Porque nunca te llega lo que crees que necesitas sino lo que
necesitas para crecer, para descubrir quién eres…
Iba
atada a una caja enorme llena de amargura, de lágrimas, de asco, de
miedos por todo, sin ningún sentido… Miedos antiguos, miedos de
niña rota que no abría el armario porque pensaba que los monstruos
dormían allí y no se vestía… El miedo del que todavía no ha
descubierto su magia y mira la magia de los demás con recelo. El del
sabio que tiene tantas dudas que admira al ignorante que no duda de
nada… El miedo de intentarlo y descubrir que es posible y tener que
asumir que la responsabilidad es tuya a partir de ese momento. Me
arrastraba, me arrastraba tanto que una estela de mí quedaba pegada
al suelo y marcaba el camino de mi dolor, de mi desencanto, de mi
decepción… Era una tortuga cansada de ir lenta y no llegar porque
todo el peso del mundo recae en su espalda dolorida… Sin más hogar
que su caparazón duro y oscuro… Sin más temor que perder esa
carga pesada que debía llevar a alguna parte para no sé qué hacer
y no sé qué conseguir. Intentando acumular méritos por si algún
día los reparten, ignorando que lo que cuenta es el presente y
ningún sufrimiento trae premios ni medallas sin cada gesto que haces
por conseguir lo que quieres no sale del amor sino del miedo… La
única recompensa del sufrimiento es más sufrimiento. El amor no
necesita recompensa porque ya es un premio. Si
damos cada paso con amor, ya estamos consiguiendo lo que deseamos, ya
no necesitamos llegar a la meta para ser felices.
Yo
tenía que hacerlo todo, salvar al mundo, tirar el carro, llevar la
carga… Plantaba semillas que crecían en el campo de al lado, donde
ellos bailaban y reían y yo les miraba cansada y resentida, con mi
máscara de persona enfadada que no soporta las personas felices que
recoge frutos sin tener que sufrir… Hasta que un día no pude más
y me senté a contemplar. Estaba tan agotada que apenas tenía ganas
de seguir peleando… Pelear no servía de nada… Estaba claro, lo
vi muy claro… La guerrera que hay en mí había perdido la batalla…

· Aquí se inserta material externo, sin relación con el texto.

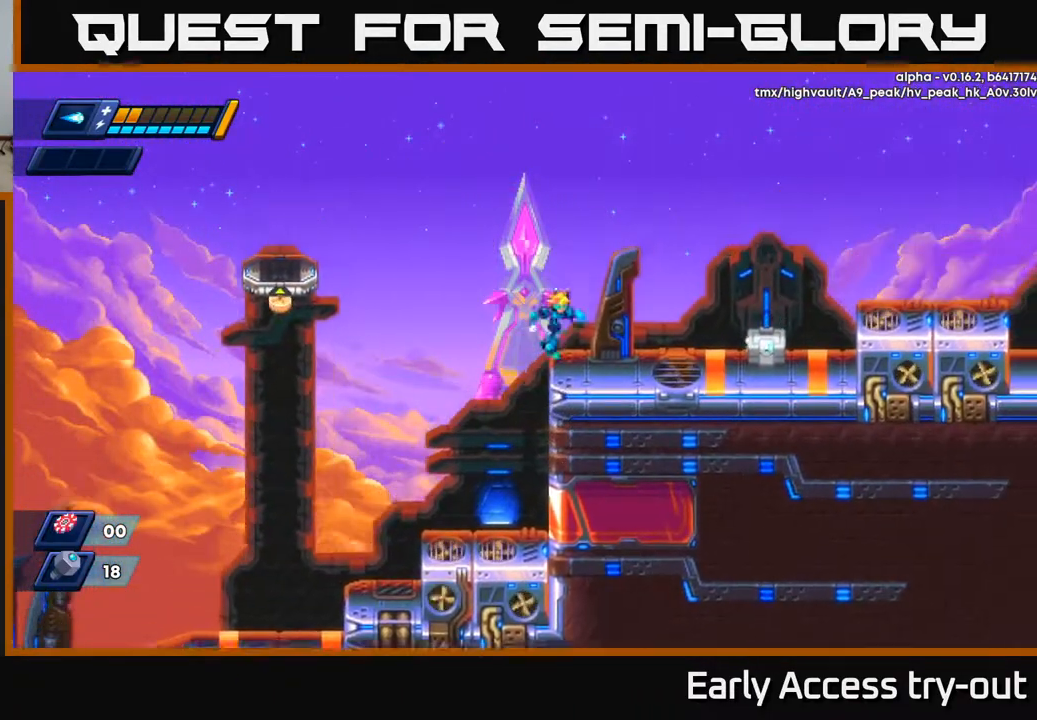
{"buttons": ["A", "DPAD_LEFT"], "right_stick": "center", "events": [[233, "DPAD_RIGHT", "up"], [267, "DPAD_LEFT", "down"], [433, "A", "down"]]}
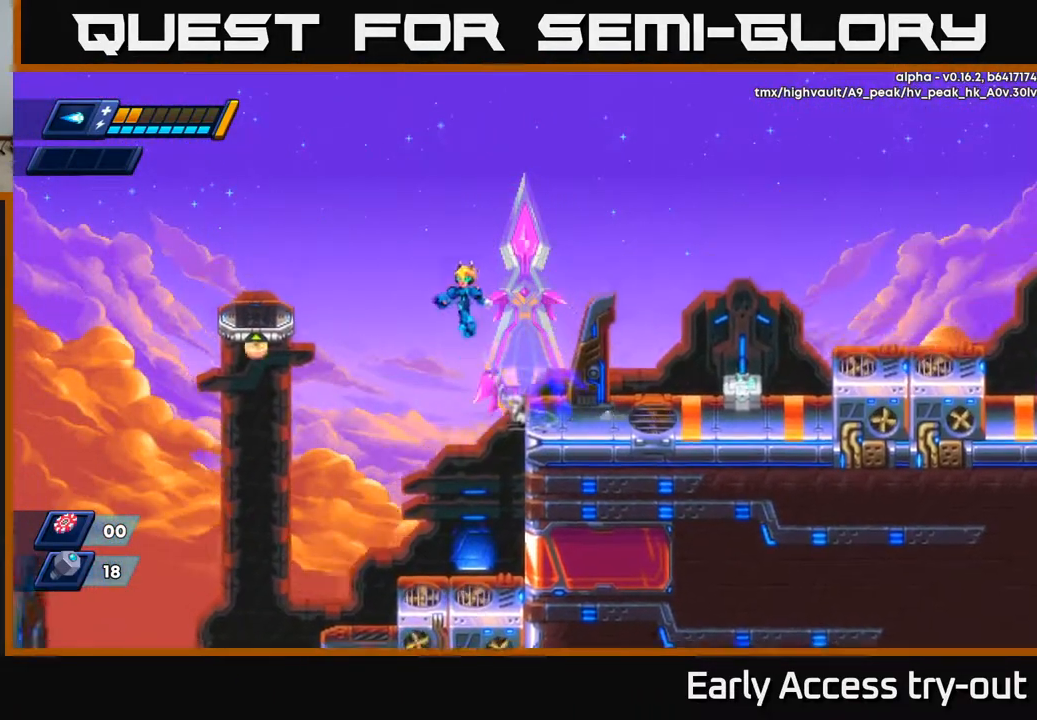
{"buttons": ["DPAD_LEFT"], "right_stick": "center", "events": [[417, "A", "up"]]}
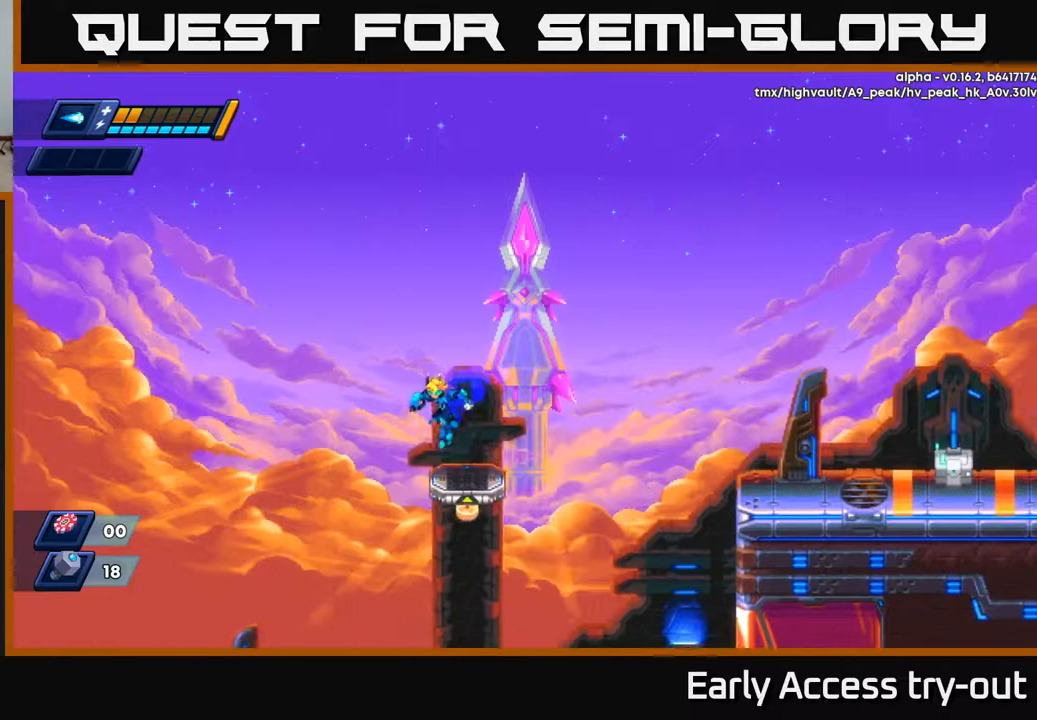
{"buttons": [], "right_stick": "center", "events": [[17, "DPAD_LEFT", "up"], [33, "A", "down"], [233, "DPAD_RIGHT", "down"], [283, "A", "up"], [300, "DPAD_RIGHT", "up"]]}
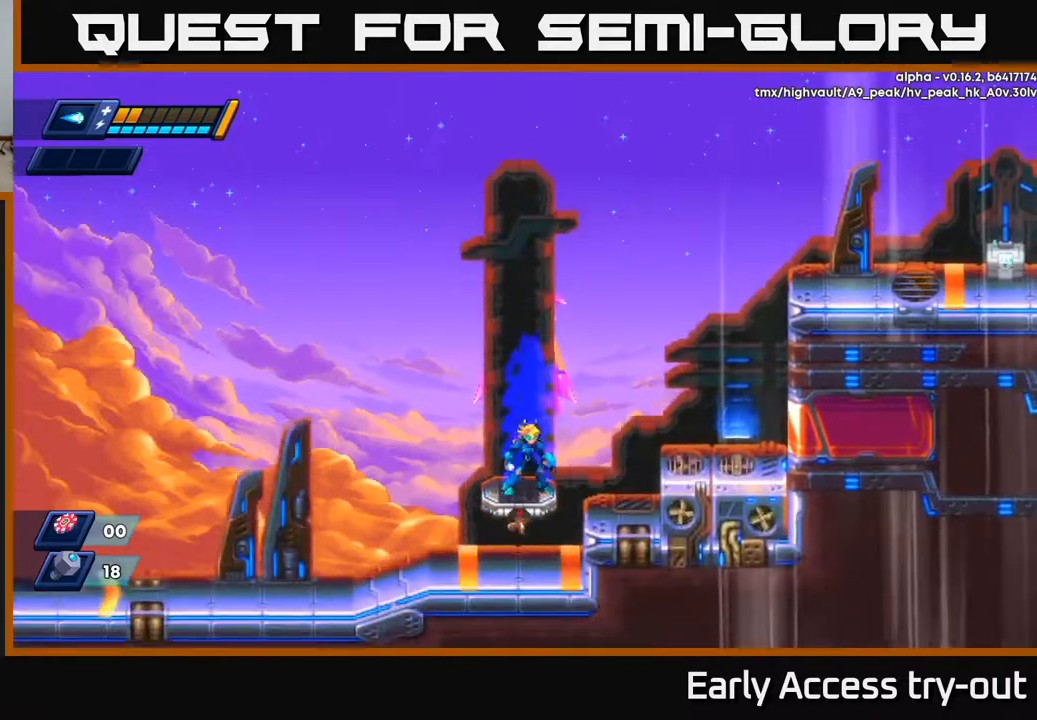
{"buttons": [], "right_stick": "center", "events": [[167, "A", "down"], [317, "A", "up"]]}
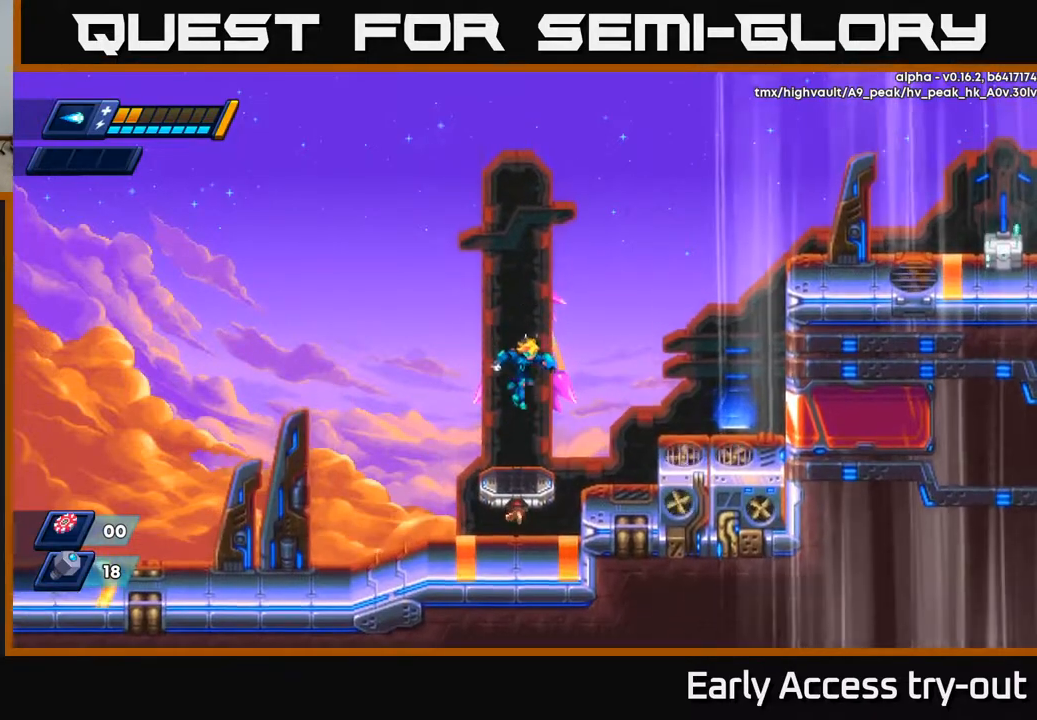
{"buttons": [], "right_stick": "center", "events": []}
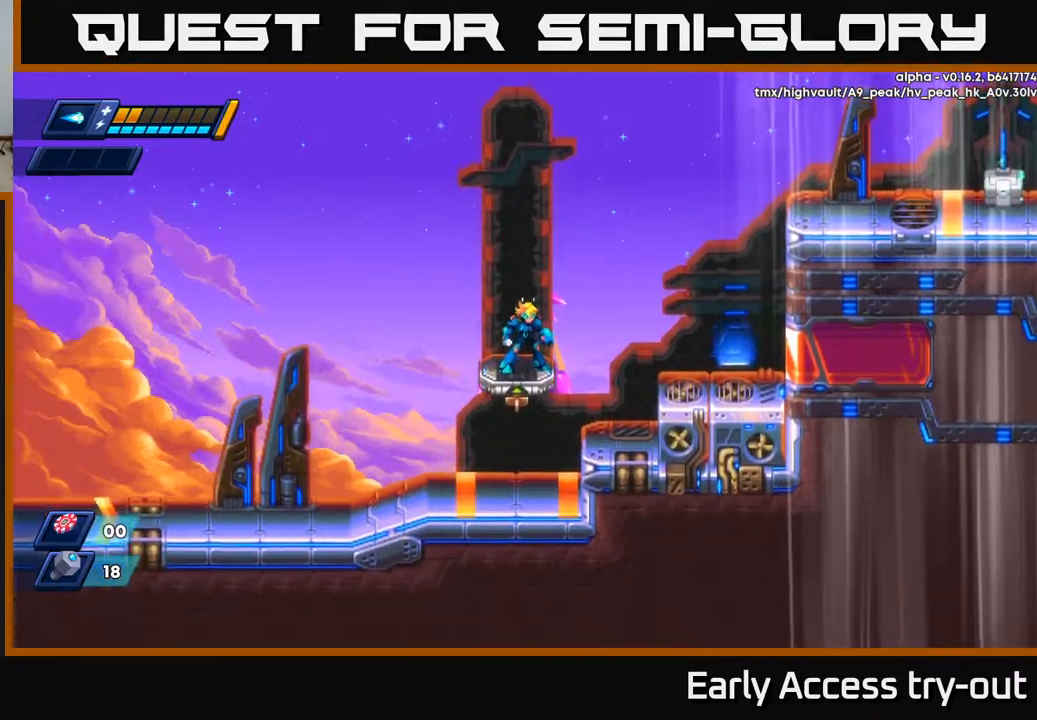
{"buttons": ["A"], "right_stick": "center", "events": [[350, "A", "down"]]}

Me tuve que quitar la máscara para mirar y oler, y tocar, y
respirar… Y estuve perdida mirando, sintiendo, callando, dejando de
gritar y llorar, de quejarme, de arrancarme la ropa para lamentarme,
de maldecir y perjurar… Y me quedé dormida, en silencio, con la
sola compañía de las sombras y mis prejuicios, con la nana de mis
lamentos, con el manto de mis lágrimas y un par de estrellas que
brillaban tanto que parecían meterse conmigo y llamarme loca,
llamarme perdedora… La vocecilla insaciable de mi ego me decía que
me insultaban, pero en realidad estaban allí para que me diera
cuenta de que se puede estar sin sufrir, que se puede brillar sin
sufrir… Siendo, estando contigo, en coherencia absoluta con tus
valores, haciendo lo que sientes que debes desde tu ser, con ganas,
con amor, sin desesperación ni angustia… Apenas pude enfadarme con
ellas, ni conmigo por haber cedido, por no llegar, por haberme
quitado la máscara que me protegía de que se me contagiara la
alegría y dejara de luchar y buscar la perfección…
Y
cuando desperté de mi sueño de perdedora, cuando mis ojos cansados
se abrieron de par en par, todo era paz, belleza, equilibrio… Todo
estaba a salvo sin mí, el mundo era un lugar maravilloso sin mi
dolor y sacrificio, todo se tenía en pie sin que yo lo sujetara, sin
sufrir ni arrastrar… Y en mi campo unos brotes diminutos apuntaban
lo que iba a ser un manto de flores precioso… Eran flores
perfectas… Lo había conseguido casi sin hacer nada más que estar,
que sentir, que dejar de quejarme, sin máscara, sin gritos, sin
miedos… Lo había conseguido aprendiendo a esperar sin maldecir…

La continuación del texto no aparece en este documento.